— Excerpt provided —
______________________________

Compiling the PERE 100 ranking requires digging through a wealth of data. Here, we take a closer look at the numbers to highlight salient themes relating to private real estate’s fundraising powerhouses – and reveal which firms made the most noteworthy moves up and down the ranking.

1. Familiar faces

Some reshuffling aside, the top 10 firms in this year’s ranking remained largely the same as last year. Two exceptions were Cerberus and PIMCO, which slipped to 12 and 34, respectively, while top 10 regulars Rockpoint and BentallGreenOak returned to the fold. In fact, Blackstone, Brookfield Asset Management, Starwood Capital Group, GLP and Lone Star Funds have all been top 10 mainstays for at least the past five years.

The top 10 firms together have raised $196.3 billion of discretionary equity over the past five years, or nearly 40 percent of the aggregate $494.5 billion amassed by all 100 managers.

______________________________

— Supplied data —
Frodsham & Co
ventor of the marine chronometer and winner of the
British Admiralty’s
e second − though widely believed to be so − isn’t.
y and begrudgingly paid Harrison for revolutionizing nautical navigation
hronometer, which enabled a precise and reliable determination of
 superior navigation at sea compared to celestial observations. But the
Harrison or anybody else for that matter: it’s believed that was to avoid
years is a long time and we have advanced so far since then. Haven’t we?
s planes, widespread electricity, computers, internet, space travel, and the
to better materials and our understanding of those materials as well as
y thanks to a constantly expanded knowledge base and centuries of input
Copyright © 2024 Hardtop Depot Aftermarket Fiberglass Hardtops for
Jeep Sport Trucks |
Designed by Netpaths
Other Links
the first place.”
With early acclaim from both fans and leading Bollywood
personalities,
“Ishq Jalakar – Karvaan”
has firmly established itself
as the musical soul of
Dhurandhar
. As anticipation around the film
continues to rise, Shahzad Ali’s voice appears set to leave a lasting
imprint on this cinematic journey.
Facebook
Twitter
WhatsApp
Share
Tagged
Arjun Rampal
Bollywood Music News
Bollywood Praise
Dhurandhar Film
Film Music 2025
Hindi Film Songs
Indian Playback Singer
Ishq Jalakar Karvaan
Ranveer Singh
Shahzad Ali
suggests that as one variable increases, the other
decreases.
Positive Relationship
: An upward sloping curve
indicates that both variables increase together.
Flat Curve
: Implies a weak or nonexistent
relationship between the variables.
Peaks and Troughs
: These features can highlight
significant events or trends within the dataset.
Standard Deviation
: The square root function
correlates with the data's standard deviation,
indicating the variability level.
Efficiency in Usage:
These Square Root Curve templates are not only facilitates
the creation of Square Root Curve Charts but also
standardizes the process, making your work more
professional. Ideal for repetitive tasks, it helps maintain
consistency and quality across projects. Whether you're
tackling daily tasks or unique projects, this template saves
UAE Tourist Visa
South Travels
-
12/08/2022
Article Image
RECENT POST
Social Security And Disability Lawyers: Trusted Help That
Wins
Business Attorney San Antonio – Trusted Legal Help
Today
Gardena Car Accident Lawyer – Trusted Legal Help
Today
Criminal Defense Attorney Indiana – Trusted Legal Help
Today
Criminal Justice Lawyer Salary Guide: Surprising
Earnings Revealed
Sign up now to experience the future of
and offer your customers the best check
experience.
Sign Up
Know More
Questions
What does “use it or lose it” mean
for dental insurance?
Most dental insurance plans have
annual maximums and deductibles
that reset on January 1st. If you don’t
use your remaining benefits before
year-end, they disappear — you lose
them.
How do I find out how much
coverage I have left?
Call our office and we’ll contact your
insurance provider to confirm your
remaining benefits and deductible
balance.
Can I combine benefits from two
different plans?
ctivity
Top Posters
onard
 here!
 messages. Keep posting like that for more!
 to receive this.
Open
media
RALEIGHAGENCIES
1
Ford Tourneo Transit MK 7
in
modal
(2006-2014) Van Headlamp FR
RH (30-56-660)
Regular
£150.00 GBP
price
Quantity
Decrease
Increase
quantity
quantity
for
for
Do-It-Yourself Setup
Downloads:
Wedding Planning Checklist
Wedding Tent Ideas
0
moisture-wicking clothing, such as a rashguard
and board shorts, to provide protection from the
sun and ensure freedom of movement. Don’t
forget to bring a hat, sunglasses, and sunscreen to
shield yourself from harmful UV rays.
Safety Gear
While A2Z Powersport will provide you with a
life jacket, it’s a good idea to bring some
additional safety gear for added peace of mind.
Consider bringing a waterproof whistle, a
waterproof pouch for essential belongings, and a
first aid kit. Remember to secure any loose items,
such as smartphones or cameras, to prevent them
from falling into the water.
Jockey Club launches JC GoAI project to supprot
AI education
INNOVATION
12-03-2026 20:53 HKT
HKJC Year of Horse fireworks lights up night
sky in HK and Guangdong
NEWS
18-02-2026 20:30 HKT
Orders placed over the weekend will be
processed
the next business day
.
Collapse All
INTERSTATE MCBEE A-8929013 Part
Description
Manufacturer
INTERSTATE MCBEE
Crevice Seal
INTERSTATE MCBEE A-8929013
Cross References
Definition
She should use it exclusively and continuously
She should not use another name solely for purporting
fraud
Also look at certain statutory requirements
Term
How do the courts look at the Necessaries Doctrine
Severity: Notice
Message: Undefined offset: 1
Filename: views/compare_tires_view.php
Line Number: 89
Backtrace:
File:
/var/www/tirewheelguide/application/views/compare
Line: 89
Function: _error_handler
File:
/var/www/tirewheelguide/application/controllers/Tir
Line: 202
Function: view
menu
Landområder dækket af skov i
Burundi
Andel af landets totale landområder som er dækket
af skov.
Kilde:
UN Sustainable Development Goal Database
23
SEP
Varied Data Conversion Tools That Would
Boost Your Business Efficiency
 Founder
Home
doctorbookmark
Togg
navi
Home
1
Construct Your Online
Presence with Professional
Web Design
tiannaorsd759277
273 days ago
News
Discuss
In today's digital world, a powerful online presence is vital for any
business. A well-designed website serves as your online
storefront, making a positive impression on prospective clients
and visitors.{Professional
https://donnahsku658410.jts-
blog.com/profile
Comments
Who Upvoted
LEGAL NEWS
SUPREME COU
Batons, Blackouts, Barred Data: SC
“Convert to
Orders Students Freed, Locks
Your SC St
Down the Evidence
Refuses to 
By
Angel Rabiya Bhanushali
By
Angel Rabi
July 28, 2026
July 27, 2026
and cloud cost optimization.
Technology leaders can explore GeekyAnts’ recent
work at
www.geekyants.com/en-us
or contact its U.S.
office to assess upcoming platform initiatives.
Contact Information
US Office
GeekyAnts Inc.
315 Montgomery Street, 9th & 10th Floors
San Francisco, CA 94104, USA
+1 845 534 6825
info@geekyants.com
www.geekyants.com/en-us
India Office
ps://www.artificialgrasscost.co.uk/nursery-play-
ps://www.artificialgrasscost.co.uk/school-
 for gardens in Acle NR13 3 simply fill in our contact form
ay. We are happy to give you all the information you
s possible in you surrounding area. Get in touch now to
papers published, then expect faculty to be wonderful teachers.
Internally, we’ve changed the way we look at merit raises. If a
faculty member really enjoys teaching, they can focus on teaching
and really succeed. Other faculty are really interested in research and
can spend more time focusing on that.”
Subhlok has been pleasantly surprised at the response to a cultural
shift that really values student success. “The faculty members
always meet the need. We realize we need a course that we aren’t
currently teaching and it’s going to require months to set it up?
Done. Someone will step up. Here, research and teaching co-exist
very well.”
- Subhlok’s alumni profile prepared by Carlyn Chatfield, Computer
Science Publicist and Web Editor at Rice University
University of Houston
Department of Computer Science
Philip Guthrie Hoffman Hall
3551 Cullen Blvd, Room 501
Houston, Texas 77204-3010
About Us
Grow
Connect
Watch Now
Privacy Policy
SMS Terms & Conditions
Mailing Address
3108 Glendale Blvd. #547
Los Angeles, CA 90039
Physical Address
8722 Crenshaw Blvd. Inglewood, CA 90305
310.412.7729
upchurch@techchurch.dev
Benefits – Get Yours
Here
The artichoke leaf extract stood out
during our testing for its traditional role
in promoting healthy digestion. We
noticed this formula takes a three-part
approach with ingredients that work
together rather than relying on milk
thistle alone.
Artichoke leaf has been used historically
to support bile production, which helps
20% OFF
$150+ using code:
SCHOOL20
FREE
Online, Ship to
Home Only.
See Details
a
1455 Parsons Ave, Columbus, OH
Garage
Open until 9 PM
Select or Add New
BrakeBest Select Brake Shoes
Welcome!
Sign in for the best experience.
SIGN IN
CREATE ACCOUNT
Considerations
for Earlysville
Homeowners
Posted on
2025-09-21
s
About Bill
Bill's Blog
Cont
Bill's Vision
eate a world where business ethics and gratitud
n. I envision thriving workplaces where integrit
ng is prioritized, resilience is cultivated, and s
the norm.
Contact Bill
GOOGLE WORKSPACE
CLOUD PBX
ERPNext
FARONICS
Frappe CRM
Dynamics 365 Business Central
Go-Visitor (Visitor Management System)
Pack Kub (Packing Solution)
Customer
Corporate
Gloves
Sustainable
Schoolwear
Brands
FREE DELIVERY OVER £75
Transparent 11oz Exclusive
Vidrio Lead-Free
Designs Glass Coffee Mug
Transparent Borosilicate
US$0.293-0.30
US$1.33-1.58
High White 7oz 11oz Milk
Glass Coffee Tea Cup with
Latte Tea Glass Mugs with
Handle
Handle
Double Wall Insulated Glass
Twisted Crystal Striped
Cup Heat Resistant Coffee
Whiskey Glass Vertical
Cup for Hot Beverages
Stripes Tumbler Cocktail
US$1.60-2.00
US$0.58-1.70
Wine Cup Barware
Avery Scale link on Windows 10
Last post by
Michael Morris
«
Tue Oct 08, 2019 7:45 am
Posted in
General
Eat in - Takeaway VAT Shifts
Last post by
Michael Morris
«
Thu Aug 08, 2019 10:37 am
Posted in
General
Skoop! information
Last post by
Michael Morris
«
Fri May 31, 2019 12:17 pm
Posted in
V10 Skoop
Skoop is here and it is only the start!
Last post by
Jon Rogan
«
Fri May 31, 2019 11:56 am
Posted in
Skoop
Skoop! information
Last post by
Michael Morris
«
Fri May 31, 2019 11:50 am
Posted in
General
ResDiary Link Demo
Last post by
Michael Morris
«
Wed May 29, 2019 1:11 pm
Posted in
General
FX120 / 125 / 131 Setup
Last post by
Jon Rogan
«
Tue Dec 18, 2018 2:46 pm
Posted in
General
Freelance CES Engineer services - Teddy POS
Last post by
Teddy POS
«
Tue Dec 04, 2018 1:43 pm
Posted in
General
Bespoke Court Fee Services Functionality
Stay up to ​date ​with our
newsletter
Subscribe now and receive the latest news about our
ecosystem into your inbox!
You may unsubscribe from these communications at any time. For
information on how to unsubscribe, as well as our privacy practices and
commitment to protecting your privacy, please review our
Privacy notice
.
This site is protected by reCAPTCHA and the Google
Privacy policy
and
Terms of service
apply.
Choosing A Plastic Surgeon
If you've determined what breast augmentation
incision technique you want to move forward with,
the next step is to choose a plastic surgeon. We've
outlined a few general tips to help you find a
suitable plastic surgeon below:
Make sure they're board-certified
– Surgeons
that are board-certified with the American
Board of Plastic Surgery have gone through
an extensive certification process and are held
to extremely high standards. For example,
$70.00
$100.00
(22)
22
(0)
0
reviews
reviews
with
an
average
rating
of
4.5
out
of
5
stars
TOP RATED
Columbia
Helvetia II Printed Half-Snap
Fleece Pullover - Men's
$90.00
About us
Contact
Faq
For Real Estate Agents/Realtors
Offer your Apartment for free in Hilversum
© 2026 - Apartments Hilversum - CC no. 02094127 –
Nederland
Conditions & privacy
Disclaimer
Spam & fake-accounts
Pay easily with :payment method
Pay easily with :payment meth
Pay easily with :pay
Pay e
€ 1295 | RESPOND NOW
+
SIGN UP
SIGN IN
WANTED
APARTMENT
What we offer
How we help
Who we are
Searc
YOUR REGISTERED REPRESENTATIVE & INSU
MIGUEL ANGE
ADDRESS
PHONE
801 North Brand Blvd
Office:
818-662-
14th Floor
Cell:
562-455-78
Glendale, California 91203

______________________________

— Activity 1 —
Answer these from the PERE 100 article:
(a) To which positions did Cerberus and PIMCO slip?
(b) Which two top 10 regulars returned to the fold?
(c) What aggregate amount did all 100 managers amass?
— Activity 2 —
List every firm that the PERE 100 article describes as a top 10 mainstay for at least the past five years.
— Activity 3 —
Continue the PERE 100 article from the point where it stops.

— Task output 1 —
(a) Cerberus slipped to 12 and PIMCO to 34.
(b) Rockpoint and BentallGreenOak.
(c) $494.5 billion.

— Task output 2 —
Blackstone, Brookfield Asset Management, Starwood Capital Group, GLP, Lone Star Funds

— Task output 3 —
Since the global financial crisis, “there has been a general well-known trend by some of the large investors to ‘do more with fewer,’ which has fueled the fundraising volume of the largest firms,” explains Walter Stackler, managing partner at New York-based capital advisory firm Shelter Rock Capital Group.

Big and global managers are often seen as a “one-stop solution for capital sources,” agrees Stephen Tross, chief investment officer of international investments at Dutch pension fund manager Bouwinvest Real Estate Investors.

2. Rising totals

This year’s five-year total was higher for 75 out of 100 firms. Top-ranking Blackstone, for example, saw its five-year tally rise from $55.2 billion in 2019 to $64.9 billion this year. Stackler notes there are two key reasons for rising fundraising numbers over the past half-decade: “One: denominators across the board were growing, which led to more allocation to the sector; two: performance across the board was favorable for many of these managers. Existing GP relationships were the prime beneficiary.”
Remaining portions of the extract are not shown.